NORTH ATTLEBORO — Last year, a team of area teenagers took on a challenge of protecting pedestrians. This year, their ambitions were a little bigger — trailer trucks.
Planet Robotics, a group of seventh and eighth graders from around the area, have earned an invitation to the Sesi First Lego League Challenge International Open in Rio de Janeiro in August.
Sesi, a Brazil-based non-profit organization promoting education and technology, hosts the annual competition, and every year 70 teams are invited to bring their ideas. They hail from Europe, Asia and the Middle East along with seven from various regions around the United States. This year, Planet Robotics will be one of them again.
It would be the second international competition in a row for the area group of young engineers. Last year they won the first place Breakthrough Award at the Greece Open Invitational (via Zoom, of course, due to restrictions on travel imposed by COVID). They came up with a design for a vest with bright LEDs that can make a pedestrian more visible on the roads.
This year, Planet Robotics members — with an eye to the issues facing the transportation industry — came up with the idea of using drones to help drivers of 18-wheelers back up in narrow spaces.
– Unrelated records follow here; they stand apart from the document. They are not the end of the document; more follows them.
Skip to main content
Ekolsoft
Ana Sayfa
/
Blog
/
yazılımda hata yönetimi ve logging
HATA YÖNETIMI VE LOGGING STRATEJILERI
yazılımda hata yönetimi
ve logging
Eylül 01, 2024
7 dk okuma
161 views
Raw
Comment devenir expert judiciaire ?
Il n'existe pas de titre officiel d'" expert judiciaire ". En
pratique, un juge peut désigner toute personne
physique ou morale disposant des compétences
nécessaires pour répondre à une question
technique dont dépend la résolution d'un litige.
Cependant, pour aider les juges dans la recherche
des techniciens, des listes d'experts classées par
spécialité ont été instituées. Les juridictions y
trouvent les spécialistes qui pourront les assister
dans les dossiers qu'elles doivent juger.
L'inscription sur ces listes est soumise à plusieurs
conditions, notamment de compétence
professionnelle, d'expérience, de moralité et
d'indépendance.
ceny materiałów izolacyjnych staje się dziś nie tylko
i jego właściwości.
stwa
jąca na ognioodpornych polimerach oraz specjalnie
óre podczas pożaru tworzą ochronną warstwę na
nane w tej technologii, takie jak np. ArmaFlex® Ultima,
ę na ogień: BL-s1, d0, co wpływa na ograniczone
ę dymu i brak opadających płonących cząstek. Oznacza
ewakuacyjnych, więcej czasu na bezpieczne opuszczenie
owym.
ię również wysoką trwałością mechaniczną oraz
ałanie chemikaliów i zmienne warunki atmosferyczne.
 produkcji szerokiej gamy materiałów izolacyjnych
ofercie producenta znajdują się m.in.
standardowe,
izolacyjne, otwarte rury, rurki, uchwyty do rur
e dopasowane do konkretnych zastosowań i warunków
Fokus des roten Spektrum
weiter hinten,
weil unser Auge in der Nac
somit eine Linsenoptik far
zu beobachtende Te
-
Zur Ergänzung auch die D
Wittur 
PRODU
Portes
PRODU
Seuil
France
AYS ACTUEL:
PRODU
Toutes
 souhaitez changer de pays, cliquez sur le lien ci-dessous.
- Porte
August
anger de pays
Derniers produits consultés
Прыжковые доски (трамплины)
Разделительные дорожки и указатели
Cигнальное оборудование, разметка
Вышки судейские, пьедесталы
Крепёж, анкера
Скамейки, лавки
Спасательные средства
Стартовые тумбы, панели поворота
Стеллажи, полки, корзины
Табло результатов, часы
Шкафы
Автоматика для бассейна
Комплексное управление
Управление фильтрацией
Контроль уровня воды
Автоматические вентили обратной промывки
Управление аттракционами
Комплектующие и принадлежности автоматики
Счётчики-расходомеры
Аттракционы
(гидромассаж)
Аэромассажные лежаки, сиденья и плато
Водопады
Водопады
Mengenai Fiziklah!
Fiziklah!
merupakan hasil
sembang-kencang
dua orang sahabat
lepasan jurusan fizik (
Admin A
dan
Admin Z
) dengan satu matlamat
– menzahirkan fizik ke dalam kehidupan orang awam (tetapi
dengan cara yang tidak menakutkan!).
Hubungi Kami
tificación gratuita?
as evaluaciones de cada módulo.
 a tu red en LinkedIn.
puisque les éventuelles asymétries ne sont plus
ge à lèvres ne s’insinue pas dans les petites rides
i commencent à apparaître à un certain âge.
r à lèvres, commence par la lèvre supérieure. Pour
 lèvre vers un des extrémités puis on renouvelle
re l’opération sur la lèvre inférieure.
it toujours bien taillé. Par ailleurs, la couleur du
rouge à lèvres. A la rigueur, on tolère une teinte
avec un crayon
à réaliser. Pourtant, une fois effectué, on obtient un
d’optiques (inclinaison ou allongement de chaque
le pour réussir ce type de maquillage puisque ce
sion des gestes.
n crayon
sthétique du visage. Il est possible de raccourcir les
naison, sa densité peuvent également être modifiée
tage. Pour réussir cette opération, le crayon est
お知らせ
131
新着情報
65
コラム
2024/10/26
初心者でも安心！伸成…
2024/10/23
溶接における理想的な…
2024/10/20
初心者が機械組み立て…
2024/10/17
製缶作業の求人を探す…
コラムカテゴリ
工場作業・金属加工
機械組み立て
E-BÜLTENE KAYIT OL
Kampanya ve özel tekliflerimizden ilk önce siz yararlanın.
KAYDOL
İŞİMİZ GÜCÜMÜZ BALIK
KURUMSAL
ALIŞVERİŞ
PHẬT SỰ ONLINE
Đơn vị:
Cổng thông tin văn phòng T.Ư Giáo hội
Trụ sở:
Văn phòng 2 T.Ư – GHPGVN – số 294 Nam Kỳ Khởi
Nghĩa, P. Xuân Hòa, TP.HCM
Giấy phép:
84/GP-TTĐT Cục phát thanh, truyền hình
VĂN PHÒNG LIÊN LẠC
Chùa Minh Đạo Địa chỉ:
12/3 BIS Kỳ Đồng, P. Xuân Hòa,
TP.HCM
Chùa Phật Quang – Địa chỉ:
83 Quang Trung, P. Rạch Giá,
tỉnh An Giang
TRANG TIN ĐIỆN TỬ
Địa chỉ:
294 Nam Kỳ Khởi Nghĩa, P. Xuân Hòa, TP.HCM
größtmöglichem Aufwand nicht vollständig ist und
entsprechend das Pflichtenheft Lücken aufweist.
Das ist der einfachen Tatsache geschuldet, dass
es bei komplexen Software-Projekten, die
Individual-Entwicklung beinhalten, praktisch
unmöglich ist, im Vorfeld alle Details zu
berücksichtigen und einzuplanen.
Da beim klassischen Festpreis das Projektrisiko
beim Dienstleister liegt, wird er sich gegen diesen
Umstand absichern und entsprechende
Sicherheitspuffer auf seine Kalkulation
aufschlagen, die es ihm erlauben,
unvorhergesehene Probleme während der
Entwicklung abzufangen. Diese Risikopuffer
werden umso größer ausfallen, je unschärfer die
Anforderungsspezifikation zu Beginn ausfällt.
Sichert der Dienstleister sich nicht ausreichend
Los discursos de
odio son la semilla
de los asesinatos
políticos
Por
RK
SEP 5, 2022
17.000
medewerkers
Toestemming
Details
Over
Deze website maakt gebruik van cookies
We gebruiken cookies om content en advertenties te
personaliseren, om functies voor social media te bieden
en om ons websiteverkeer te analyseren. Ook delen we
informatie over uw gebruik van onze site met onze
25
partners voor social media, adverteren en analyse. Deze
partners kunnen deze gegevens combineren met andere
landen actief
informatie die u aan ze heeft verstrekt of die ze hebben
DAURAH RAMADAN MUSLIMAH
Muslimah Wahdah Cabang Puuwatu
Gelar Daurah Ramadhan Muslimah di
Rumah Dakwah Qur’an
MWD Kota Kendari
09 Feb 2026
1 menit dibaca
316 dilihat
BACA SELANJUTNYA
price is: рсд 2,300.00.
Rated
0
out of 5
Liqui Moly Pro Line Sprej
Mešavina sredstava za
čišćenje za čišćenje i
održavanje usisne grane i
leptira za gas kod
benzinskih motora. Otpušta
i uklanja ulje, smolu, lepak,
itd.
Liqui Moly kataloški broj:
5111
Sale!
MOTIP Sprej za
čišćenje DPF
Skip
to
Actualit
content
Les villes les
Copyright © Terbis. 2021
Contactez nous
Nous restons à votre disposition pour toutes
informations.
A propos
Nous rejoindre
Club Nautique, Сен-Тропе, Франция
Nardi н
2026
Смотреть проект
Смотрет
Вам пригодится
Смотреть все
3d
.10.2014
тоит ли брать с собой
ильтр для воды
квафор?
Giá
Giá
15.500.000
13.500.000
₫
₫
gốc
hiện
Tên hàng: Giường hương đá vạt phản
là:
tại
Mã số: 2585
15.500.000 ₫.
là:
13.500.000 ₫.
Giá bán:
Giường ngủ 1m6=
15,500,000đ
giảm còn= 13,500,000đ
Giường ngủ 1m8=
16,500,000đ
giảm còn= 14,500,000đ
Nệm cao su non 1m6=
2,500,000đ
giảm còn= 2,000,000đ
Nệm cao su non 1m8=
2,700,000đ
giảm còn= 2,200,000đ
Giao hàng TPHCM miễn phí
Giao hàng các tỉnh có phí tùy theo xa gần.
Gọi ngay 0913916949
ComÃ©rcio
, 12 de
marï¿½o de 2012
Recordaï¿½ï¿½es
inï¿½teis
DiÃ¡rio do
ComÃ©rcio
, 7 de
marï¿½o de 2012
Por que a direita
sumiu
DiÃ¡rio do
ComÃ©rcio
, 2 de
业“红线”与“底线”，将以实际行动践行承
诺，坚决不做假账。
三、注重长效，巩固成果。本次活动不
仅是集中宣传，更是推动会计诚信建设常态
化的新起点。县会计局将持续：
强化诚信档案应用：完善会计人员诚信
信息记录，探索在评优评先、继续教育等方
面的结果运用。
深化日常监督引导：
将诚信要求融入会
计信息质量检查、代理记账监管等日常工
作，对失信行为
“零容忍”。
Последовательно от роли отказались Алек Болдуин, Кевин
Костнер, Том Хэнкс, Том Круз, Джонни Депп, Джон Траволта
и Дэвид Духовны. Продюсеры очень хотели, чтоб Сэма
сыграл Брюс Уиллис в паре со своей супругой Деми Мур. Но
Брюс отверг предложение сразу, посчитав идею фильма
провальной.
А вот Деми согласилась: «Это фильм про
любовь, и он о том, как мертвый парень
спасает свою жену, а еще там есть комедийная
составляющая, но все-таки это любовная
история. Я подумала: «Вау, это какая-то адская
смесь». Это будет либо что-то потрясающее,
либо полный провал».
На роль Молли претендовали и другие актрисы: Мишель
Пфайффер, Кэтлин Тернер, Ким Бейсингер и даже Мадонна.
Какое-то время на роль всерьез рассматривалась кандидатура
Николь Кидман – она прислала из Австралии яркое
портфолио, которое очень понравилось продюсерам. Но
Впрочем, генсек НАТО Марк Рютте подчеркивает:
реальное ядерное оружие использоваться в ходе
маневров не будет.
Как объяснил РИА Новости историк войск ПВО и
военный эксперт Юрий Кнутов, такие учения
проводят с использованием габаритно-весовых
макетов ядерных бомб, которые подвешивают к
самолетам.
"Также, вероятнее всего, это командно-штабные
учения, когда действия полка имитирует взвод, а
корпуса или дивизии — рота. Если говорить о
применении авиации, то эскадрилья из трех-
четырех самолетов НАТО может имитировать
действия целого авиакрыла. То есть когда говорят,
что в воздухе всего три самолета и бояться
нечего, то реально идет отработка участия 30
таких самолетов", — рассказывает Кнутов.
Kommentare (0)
The team programmed drones to track and follow a truck as it backs up, sending a video feed to a dashboard mounted LCD screen. Their YouTube video is at https://youtube/fuzQzHiEpGE.
“Now the driver can safely backup without any blind spots. The team thinks even if they save the driver five minutes with every docking they do, we can save 260 hours per year per truck,” according to Pallavi Naravane, the volunteer coach of the team, which meets weekly at her North Attleboro home.
The team members — who have been working together for the last five years — go to different schools, Naravane notes. Instead, she says, “They are linked by a cause.”
Naravane hopes pandemic conditions can allow the trip. “The kids are all starry-eyed about going to Brazil.”
Team members are Arnav Gupta, 13, North Attleboro; Jiaan Shah, 13, Attleboro; Vansh Mookim, age 13, North Attleboro; Aditya Naravane, age 13, North Attleboro, Ishika Kumar, age 13, Attleboro; Richaa Volety, 12, North Attleboro and Dyuthi Prashanth, 14, Walpole.
Prashanth, a student at Johnson Middle School in Walpole, comes by her interest in science and technology naturally. Both her parents (her “biggest cheerleaders,” she says) are software engineers. But it was her love of Legos that got her into the team.
“We had been looking into ships,” she says, and ways of making docking more efficient, even taking a trip to Woods Hole on Cape Cod to observe how big vessels moved.
“We saw overhead videos of ships to see how his worked and we thought, ‘What if trucks had an overhead view?’ So began a long journey,” she added.
Prashanth, who studies Indian classical dance in her free time, says she and her teammates have “been super stoked for the opportunity to go in person to an international competition. We have wanted to do it for three years.”
One reason, she says, is that “we hope to learn from other teams and make new friends. That’s always a favorite part of the experience, becoming better from working with other people, learning from their mistakes and successes.”